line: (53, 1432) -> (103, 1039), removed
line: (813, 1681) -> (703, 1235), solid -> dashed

+++

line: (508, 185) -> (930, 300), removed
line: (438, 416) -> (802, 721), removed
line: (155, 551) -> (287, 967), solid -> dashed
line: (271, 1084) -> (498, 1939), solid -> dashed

+++

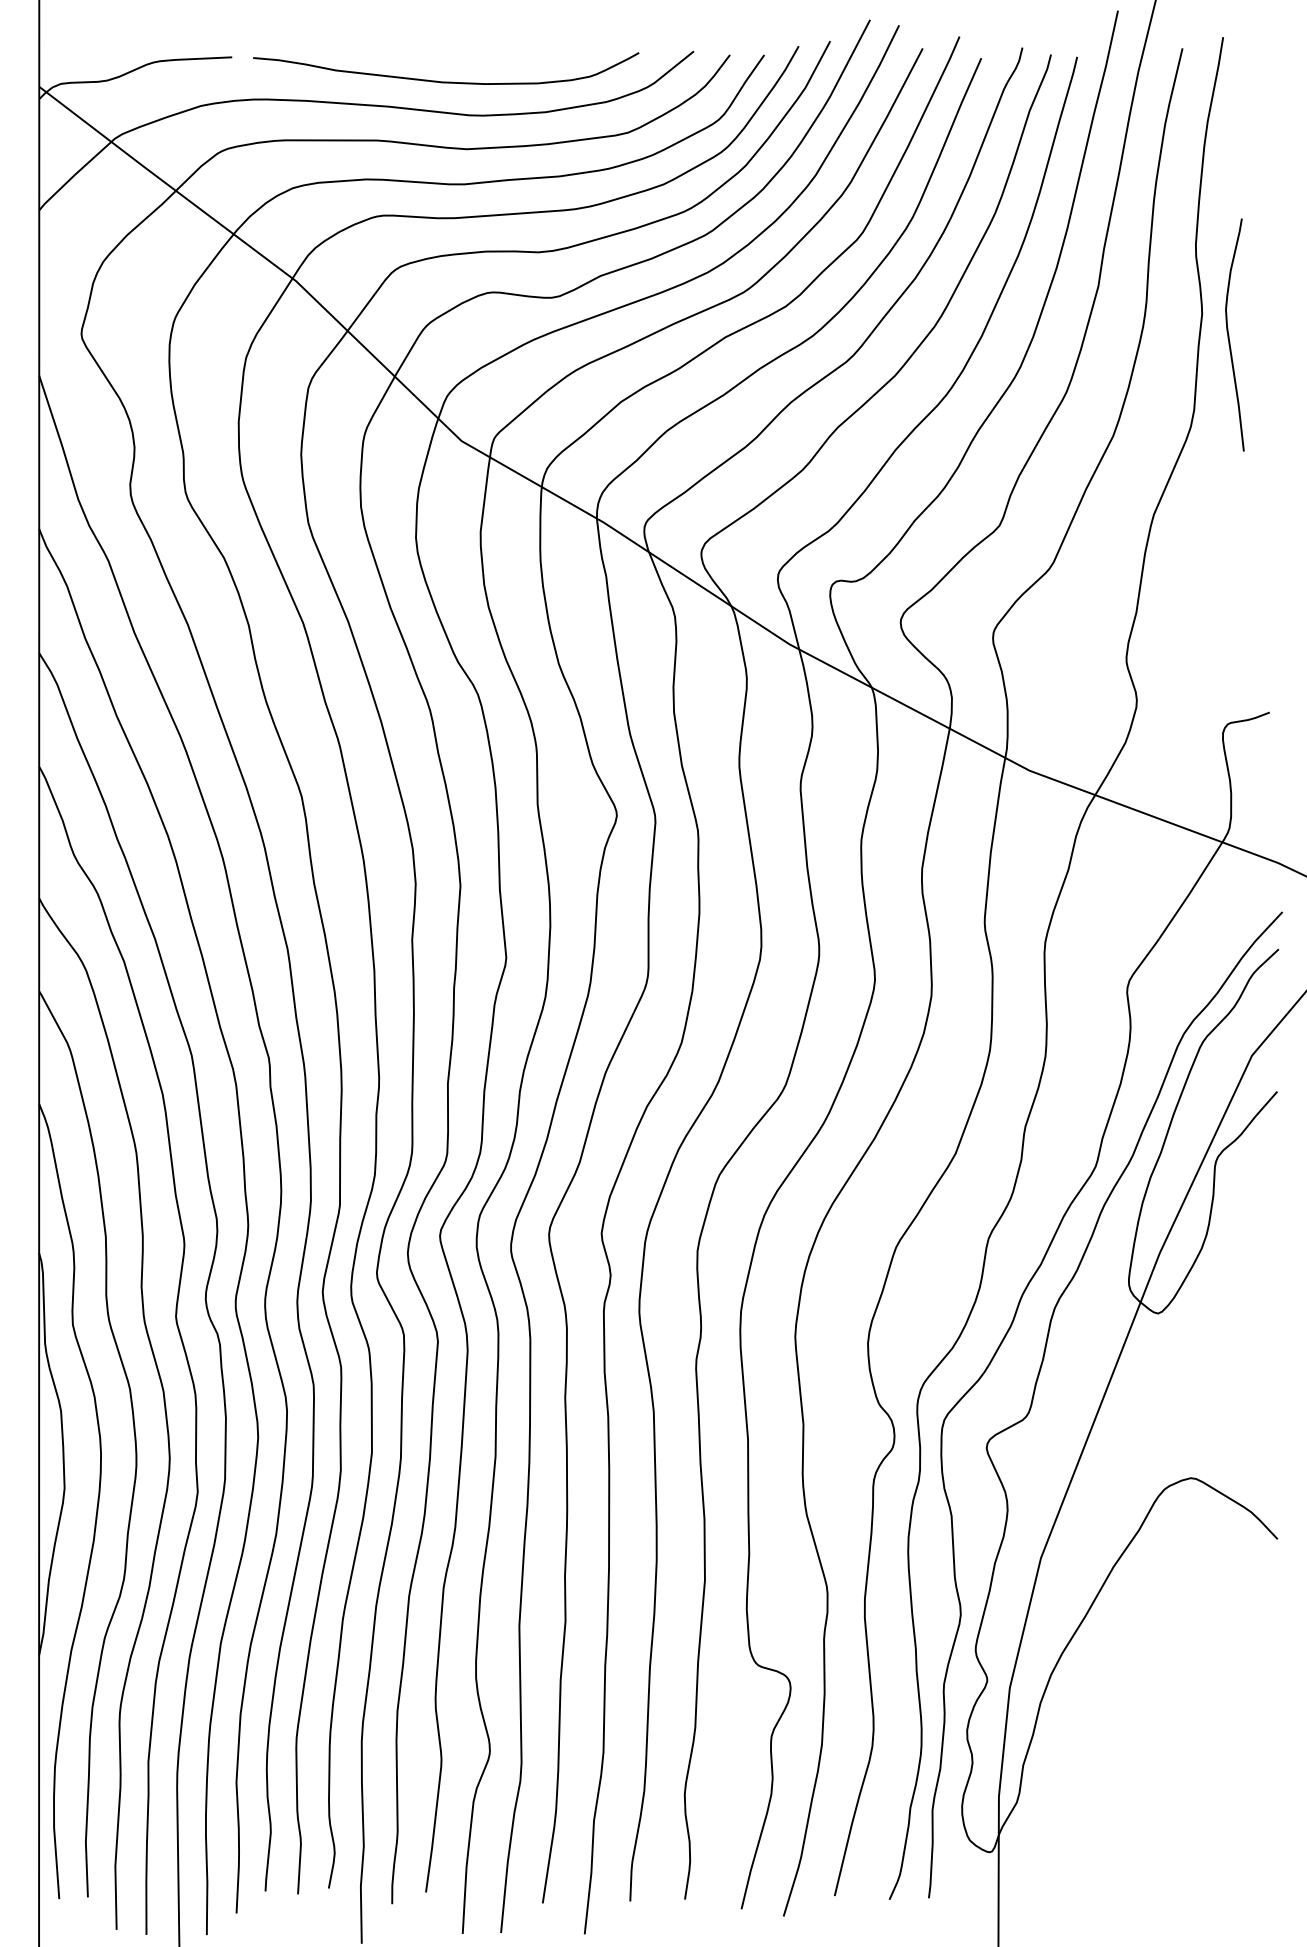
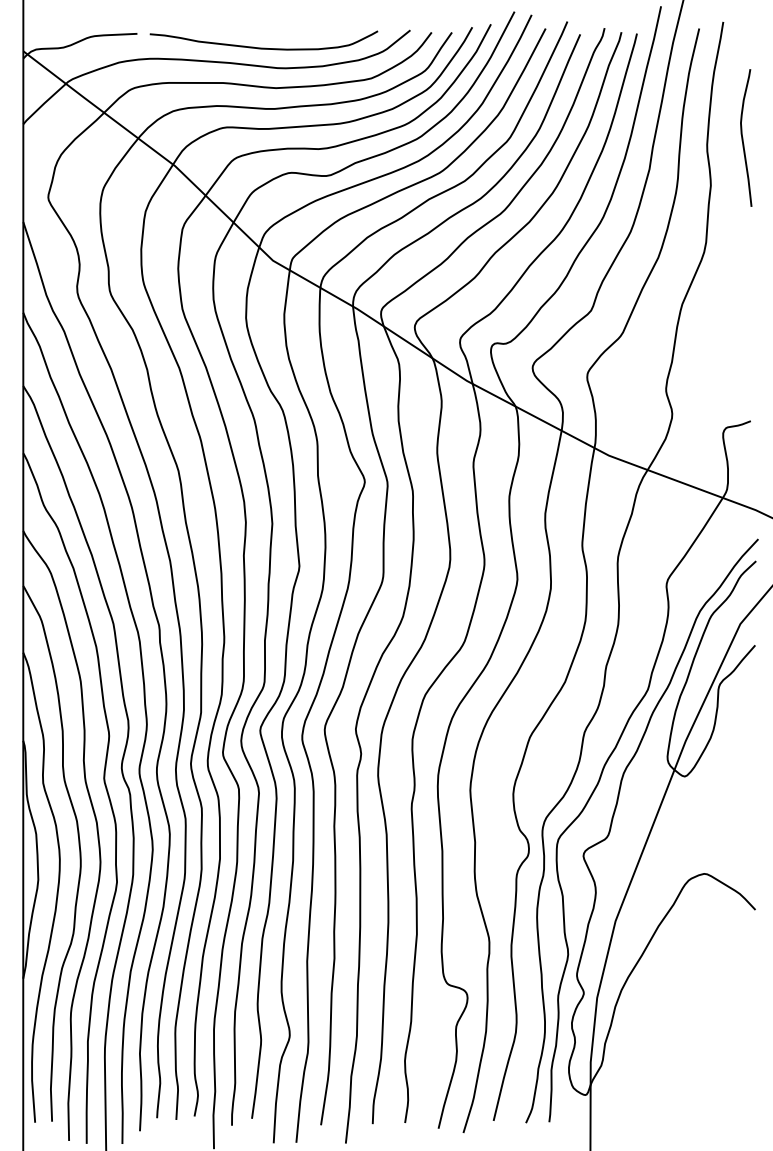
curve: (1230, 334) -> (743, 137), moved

+++

Assigned task = In the material above, transcribe exactly the lines beginning at the one with "line: (53, 1432) -> (103, 1039), removed" and ending at the one with "line: (813, 1681)", both included.

Response area =
line: (53, 1432) -> (103, 1039), removed
line: (813, 1681) -> (703, 1235), solid -> dashed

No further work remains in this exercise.